Plotz: Even in the height of the recession you still had plenty of work?

Lefever: Yes, in fact, it can be argued—and we can certainly demonstrate—that the recessions are almost good for us. People are going to be a little more apt to fix things and they spend a lot more money fixing them, even sometimes more than might be reasonable. But people have gotten so used to having things like refrigerators and dishwashers that they’re going to do it one way or another unless they’re really down and out. I noticed that during the first Reagan-inspired recession in the early ’80s. People all of a sudden were spending $300 to fix a dishwasher in some cases—over half of what a new one would have cost at this time. But people wanted to have one and they didn’t want to go out and spend any more than they had to to get the job done. And so, we definitely do well.

And when the times are good, too, it helps. People are more apt to spend money on things that aren’t maybe so essential. They’ll buy icemakers or new appliances that maybe aren’t so essential.

Plotz: That’s so interesting. So, no one will ever go without a fridge. If you fridge breaks down, no middle class American—even non-middle class American—will go without a fridge.

Lefever: Very, very few would, yes. I have seen it, where people decided they could live out of a cooler and maybe did it for six months or a year—or they lived out of the refrigerator in their neighbor’s apartment or something. But I haven’t seen many cases. Certainly people do live without dishwashers and washers and dryers, but even living without a washer and dryer in the Washington metro area is tough. There aren’t many laundromats anymore, and people with the busy life that we all lead nowadays, they don’t want to take the time to take their laundry to a laundromat.
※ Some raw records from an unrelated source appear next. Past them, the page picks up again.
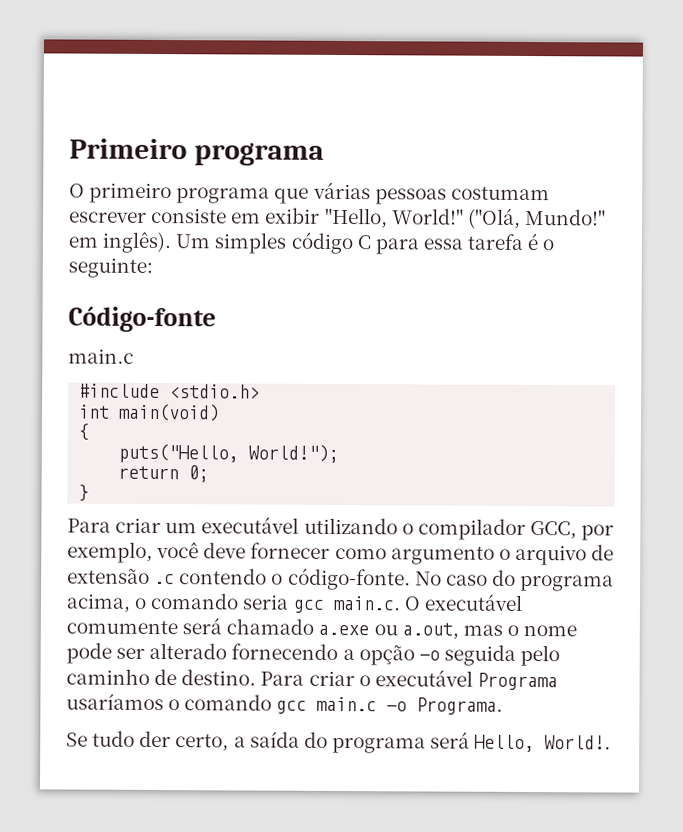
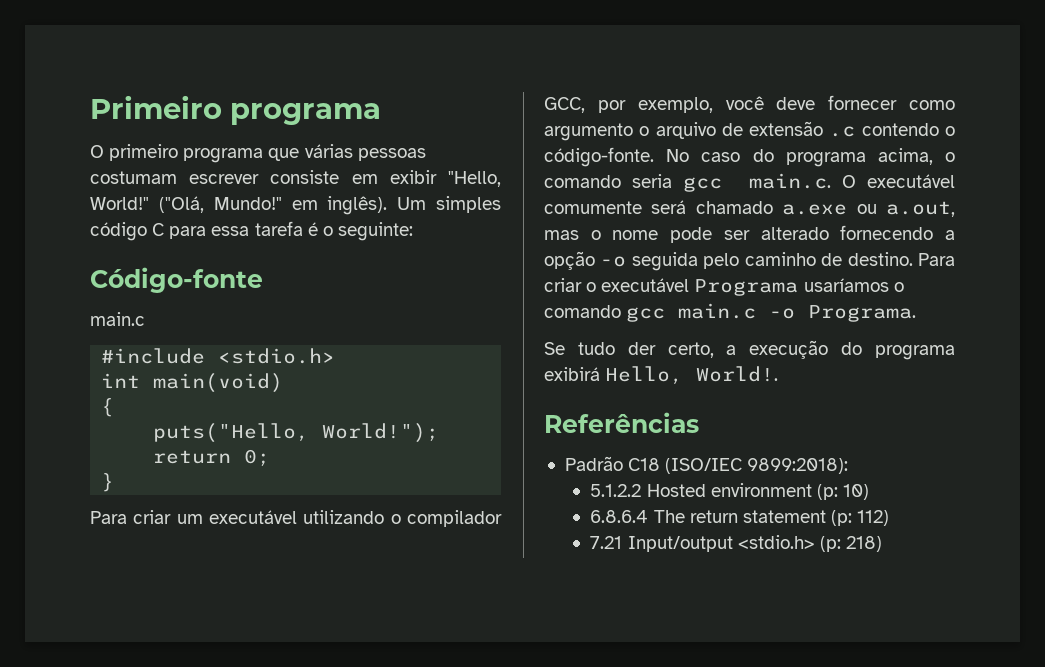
[249,731,471,754] saída do programa será -> [749,340,955,360] [544,367,600,381] execução do programa exibirá
(612, 742) none -> [544,412,699,433] [564,456,849,474] [590,483,869,500] [590,510,890,526] [590,535,882,552] // Referências // Padrão C18 (ISO/IEC 9899:2018): // 5.1.2.2 Hosted environment (p: 10) // 6.8.6.4 The return statement (p: 112) // 7.21 Input/output <stdio.h> (p: 218)

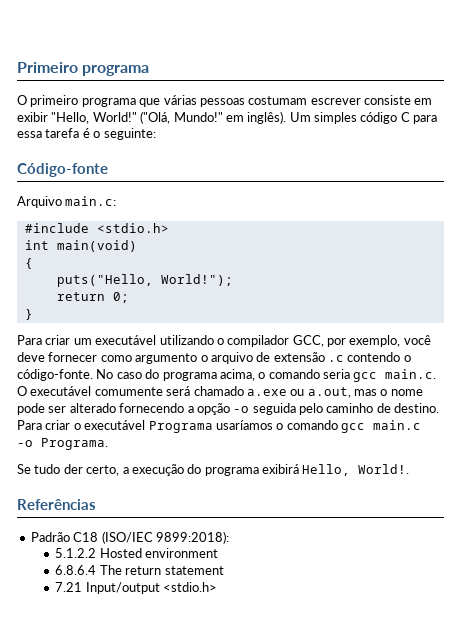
[90,312,145,326] main.c -> [17,196,117,208] Arquivo main.c:
[816,484,869,500] (p: 10) -> (219, 553) none
[830,510,890,526] (p: 112) -> (224, 570) none
[819,536,882,552] (p: 218) -> (218, 587) none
They’re doing it in between doing other operations or other activities around the house. They don’t want to take the time to do it.
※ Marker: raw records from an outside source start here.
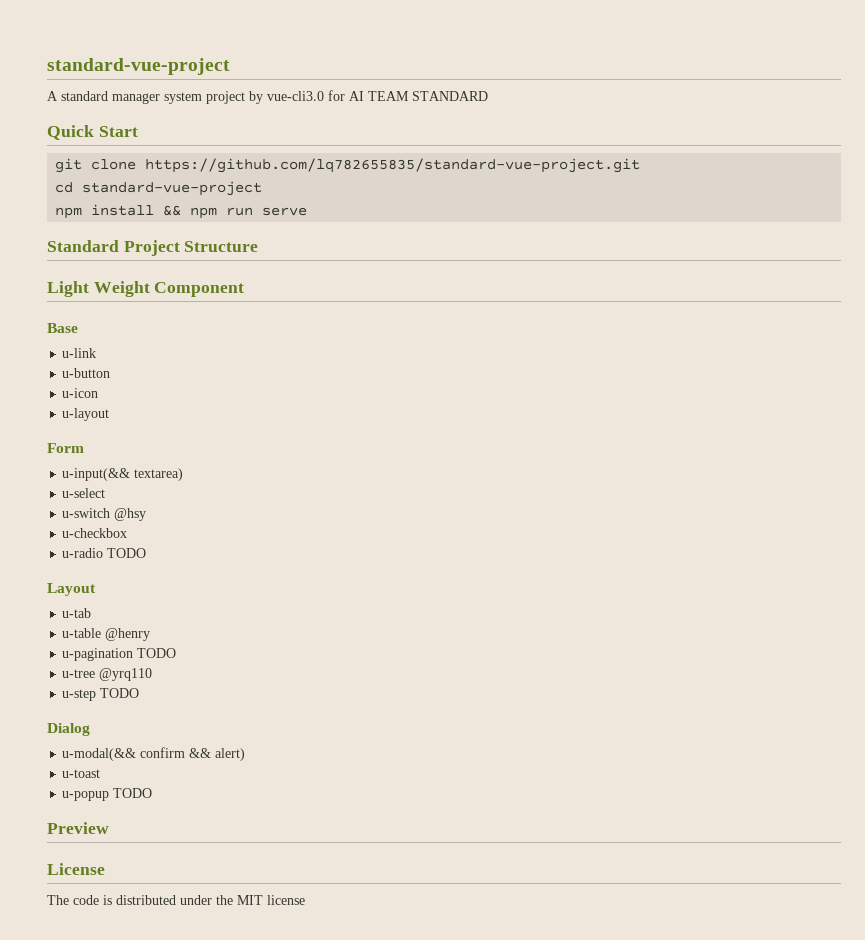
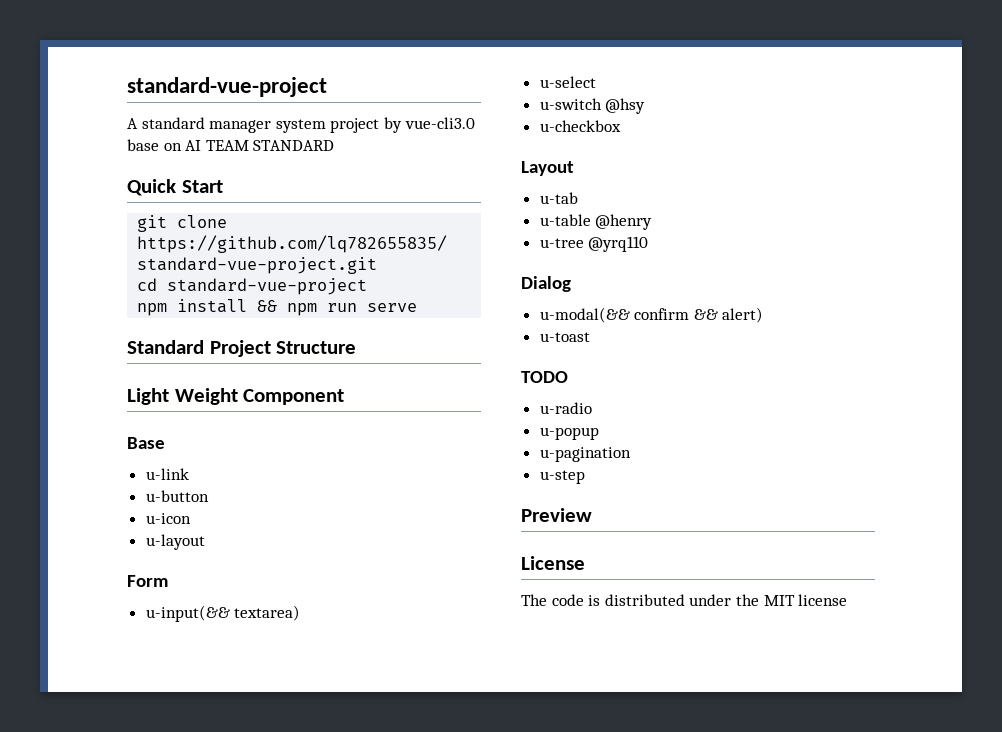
[328,90,345,101] for -> [127,139,182,151] base on
[62,548,147,558] // u-radio TODO -> (621, 126) none
[62,648,177,661] // u-pagination TODO -> (653, 222) none
[62,688,140,701] // u-step TODO -> (649, 244) none
(101, 773) none -> [521,371,568,383] [539,402,592,414] // TODO // u-radio
[113,788,153,798] TODO -> [539,447,631,462] [539,470,585,484] // u-pagination // u-step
Plotz: You have, I believe—based on my own experience—a very good reputation. Your firm has a very good reputation, and you appear to have good business. Why don’t you just constantly raise prices? Do you seek to maximize your income, I guess is the question?

Lefever: That’s an interesting question that some of our friends and all we’ve talked about over the years. And based on reputation and things, a number of my friends say, “Well, you guys could easily double your rates and you’d probably make more money and not work as hard.” And I think we could.
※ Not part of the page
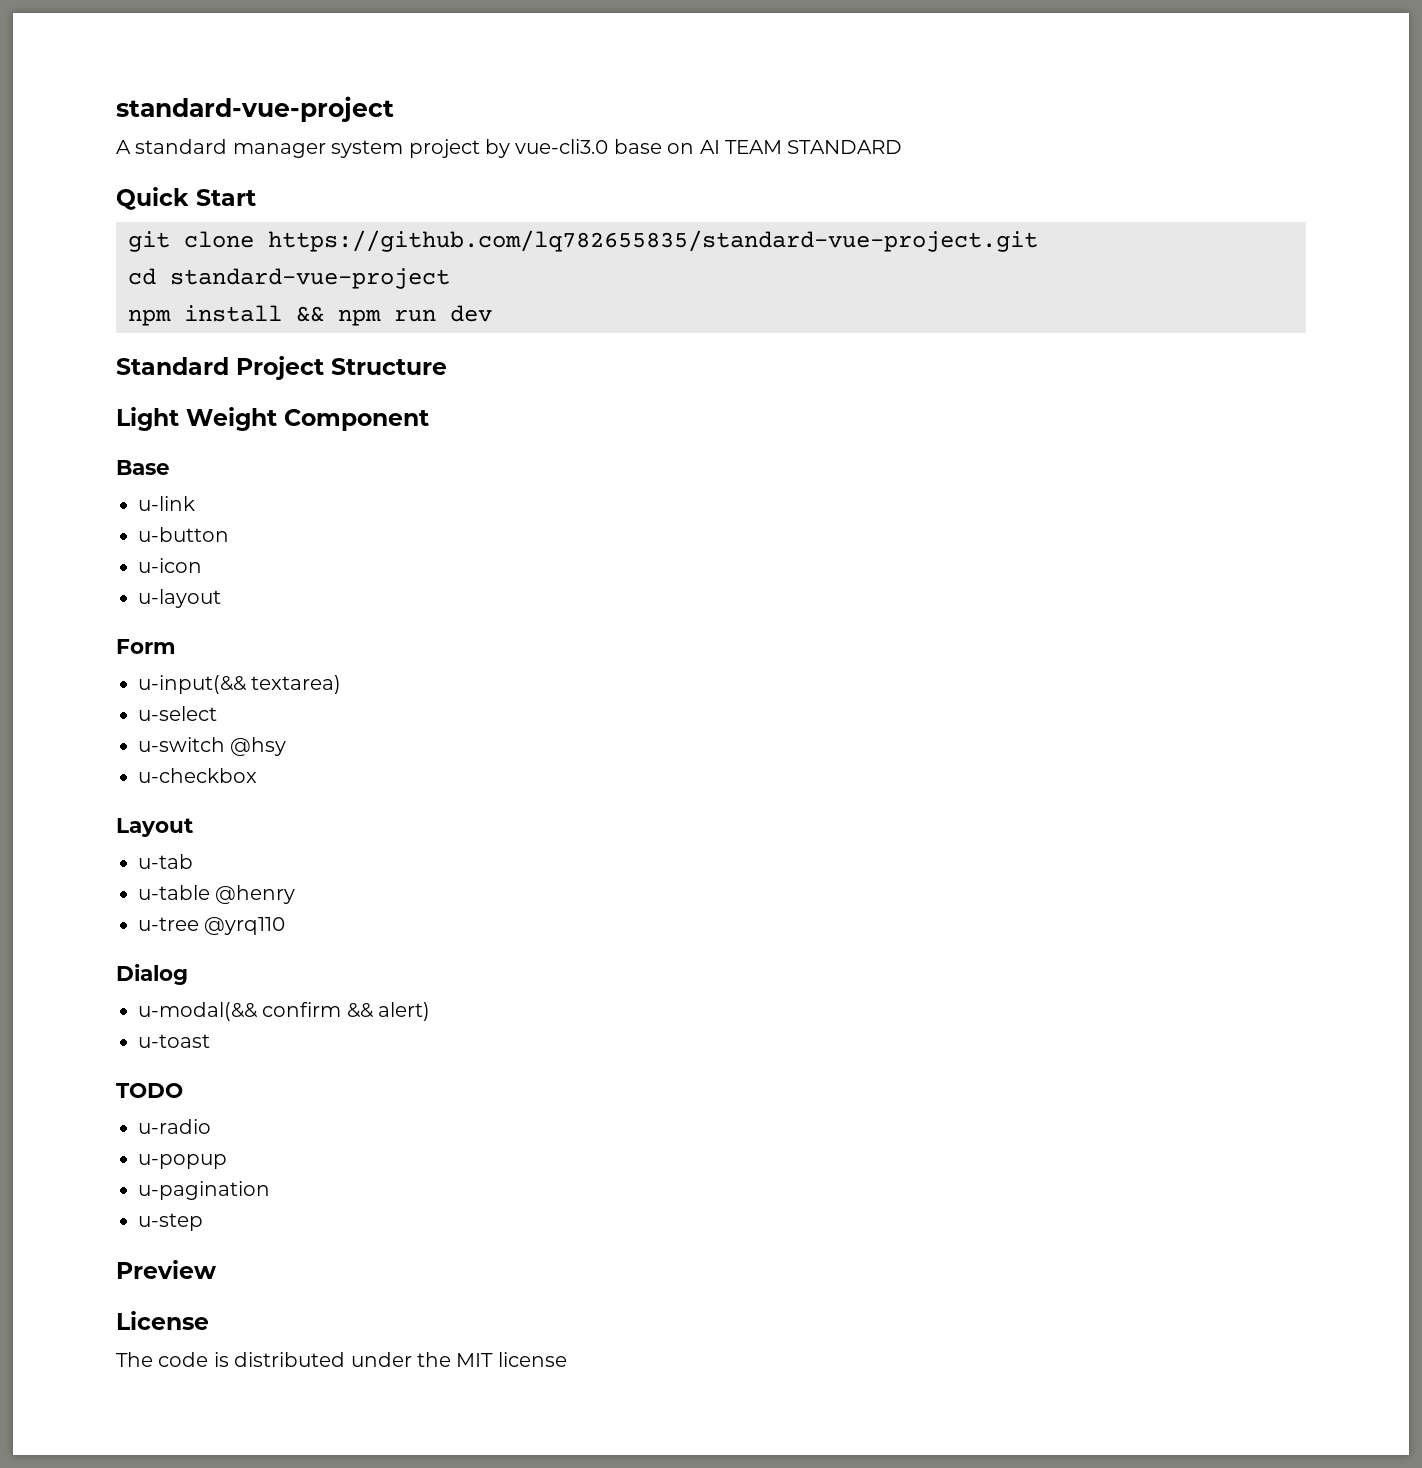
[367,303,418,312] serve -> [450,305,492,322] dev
I think if we did something like that, we would also lose a lot of our customers. A lot of our customers do call us for good value on repairs. Everybody’s always looking to get the best for the money. So, we probably couldn’t charge a lot more. One of the two different motives I’ve always sort of operated by—I’ve always felt that you should be able to do a little bit better job for a little less than most of the competition, than the average one. And then my father spent his whole life in the consumer and co-op movements, and it was very heavily steeped in us, you know, to be honest and to provide a good service for the money. I think it’s worked well for us. I think we could charge a lot more, but I think—I know a lot of my competition does—but you know, earlier this year most of the other appliance repair people in the area were actually pretty slow. I would go to a parts distributor or something and they were complaining, “Gee, there’s no business, we’re really slow.” And I hated to admit when they asked me, “Are you guys busy?” And I said, “Yeah, we’re still booked up days in advance.” The ecological side of it influences me, too. I like to be able to save as many products that should be saved, so that motivates me, too. I don’t want to just go out and condemn things.